[[ Dataset extract, beginning ]]

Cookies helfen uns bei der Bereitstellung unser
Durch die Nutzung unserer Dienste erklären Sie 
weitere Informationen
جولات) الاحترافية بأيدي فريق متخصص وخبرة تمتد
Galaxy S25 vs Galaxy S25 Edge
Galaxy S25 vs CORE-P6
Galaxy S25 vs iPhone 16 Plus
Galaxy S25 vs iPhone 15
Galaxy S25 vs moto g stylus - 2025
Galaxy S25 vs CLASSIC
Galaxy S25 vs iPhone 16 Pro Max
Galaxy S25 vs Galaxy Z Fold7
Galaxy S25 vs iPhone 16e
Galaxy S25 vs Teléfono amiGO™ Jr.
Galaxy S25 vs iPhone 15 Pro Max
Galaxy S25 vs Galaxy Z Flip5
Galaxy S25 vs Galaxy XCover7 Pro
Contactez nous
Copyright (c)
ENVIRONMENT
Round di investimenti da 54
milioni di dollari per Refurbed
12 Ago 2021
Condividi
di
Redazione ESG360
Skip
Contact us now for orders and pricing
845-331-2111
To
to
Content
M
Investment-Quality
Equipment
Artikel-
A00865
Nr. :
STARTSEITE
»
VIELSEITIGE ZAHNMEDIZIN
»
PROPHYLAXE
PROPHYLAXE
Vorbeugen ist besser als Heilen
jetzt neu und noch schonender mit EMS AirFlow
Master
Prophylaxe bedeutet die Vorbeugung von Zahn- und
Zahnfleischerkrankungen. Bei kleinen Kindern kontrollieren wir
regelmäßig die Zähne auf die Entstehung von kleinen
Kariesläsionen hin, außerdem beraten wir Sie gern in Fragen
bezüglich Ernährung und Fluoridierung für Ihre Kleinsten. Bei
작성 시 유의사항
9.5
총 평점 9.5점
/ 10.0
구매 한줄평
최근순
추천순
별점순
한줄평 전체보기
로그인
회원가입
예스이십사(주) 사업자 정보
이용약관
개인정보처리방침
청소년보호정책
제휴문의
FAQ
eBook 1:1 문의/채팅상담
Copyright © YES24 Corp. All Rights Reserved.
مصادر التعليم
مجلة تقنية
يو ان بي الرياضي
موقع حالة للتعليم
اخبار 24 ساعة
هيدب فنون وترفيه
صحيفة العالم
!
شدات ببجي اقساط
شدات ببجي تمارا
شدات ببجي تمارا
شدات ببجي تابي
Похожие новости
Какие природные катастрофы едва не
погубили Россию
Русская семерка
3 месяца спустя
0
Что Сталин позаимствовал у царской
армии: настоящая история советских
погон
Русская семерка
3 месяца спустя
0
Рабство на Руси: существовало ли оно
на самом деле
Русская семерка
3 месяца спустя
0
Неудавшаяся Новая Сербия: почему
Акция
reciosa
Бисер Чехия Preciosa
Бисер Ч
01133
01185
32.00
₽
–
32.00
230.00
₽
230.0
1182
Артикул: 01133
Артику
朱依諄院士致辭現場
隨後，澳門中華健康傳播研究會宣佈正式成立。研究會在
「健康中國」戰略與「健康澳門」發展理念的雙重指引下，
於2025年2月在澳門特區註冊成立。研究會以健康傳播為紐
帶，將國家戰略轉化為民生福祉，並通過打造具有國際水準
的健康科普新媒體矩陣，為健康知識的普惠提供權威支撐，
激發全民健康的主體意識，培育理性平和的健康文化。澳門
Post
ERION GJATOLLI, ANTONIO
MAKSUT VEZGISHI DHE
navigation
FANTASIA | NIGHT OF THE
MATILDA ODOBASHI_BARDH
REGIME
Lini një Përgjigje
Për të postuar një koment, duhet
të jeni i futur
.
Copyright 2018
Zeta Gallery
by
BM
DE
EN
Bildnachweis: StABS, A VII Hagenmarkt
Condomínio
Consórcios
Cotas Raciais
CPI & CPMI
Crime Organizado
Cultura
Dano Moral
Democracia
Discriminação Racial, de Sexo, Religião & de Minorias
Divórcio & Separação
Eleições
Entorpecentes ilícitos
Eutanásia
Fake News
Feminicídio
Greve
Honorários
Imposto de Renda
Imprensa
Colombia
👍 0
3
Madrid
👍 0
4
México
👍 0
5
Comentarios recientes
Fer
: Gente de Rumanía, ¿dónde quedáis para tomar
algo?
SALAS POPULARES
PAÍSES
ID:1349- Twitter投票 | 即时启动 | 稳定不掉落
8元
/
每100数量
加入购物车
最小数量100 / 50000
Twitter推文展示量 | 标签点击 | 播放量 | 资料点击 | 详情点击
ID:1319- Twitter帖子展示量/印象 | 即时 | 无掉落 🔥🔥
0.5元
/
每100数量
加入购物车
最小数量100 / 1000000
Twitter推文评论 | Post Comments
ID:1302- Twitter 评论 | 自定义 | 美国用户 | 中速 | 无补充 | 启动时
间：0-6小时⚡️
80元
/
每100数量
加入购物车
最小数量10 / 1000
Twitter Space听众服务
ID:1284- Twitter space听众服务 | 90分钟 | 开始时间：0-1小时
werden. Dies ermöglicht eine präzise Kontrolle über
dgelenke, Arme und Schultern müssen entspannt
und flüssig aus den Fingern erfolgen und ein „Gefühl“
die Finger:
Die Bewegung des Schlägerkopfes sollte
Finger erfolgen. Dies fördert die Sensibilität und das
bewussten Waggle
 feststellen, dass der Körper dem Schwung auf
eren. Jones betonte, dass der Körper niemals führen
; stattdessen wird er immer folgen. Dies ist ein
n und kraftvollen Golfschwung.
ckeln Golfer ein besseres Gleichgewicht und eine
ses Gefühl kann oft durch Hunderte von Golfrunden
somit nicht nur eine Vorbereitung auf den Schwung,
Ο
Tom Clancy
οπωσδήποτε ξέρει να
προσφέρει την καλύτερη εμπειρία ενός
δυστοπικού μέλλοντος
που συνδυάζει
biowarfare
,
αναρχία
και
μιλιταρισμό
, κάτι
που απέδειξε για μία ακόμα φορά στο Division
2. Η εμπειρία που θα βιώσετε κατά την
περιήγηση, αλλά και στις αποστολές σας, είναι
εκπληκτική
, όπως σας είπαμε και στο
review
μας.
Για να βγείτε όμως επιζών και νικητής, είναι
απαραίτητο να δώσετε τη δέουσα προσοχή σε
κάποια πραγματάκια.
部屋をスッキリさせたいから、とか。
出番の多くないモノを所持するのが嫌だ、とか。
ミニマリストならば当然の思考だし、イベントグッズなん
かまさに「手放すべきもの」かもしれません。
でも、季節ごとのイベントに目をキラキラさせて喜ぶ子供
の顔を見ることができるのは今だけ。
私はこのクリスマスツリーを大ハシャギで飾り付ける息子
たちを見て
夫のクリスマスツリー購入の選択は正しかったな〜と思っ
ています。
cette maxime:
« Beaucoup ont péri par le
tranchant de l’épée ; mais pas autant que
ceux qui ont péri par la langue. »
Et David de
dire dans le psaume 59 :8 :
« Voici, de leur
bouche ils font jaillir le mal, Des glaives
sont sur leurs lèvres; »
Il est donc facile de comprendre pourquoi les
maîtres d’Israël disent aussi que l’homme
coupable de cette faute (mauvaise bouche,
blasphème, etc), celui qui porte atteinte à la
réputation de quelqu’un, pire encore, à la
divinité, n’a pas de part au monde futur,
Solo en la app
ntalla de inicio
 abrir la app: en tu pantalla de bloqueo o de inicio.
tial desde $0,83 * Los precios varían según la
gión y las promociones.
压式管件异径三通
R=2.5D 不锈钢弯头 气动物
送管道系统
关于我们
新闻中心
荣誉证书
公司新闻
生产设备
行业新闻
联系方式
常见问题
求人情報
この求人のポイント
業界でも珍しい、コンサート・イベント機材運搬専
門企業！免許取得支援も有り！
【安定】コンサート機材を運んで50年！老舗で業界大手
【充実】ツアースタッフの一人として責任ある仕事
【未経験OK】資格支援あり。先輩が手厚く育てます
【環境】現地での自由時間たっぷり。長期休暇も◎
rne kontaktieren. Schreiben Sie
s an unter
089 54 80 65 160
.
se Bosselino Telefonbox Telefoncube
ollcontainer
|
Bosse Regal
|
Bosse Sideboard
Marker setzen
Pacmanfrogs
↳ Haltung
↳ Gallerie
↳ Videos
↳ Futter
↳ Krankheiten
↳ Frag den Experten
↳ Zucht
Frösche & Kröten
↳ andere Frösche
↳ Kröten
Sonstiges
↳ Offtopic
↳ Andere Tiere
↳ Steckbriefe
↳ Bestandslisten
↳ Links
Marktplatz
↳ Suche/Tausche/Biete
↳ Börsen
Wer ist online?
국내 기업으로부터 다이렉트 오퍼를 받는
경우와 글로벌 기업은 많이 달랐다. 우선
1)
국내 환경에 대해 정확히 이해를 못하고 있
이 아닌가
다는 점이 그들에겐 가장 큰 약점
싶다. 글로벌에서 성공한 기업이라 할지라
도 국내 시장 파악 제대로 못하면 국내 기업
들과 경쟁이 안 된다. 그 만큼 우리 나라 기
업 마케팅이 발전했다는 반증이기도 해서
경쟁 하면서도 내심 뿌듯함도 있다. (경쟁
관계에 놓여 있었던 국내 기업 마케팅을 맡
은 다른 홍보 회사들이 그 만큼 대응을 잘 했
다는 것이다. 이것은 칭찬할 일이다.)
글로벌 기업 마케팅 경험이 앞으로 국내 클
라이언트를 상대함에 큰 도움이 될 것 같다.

[[ Dataset extract, end ]]

▶ _Your task_
Which lines of the entries contain the string "dass"? Identify each one, treating case as significant.

▶ _Exercise solution_
 feststellen, dass der Körper dem Schwung auf
eren. Jones betonte, dass der Körper niemals führen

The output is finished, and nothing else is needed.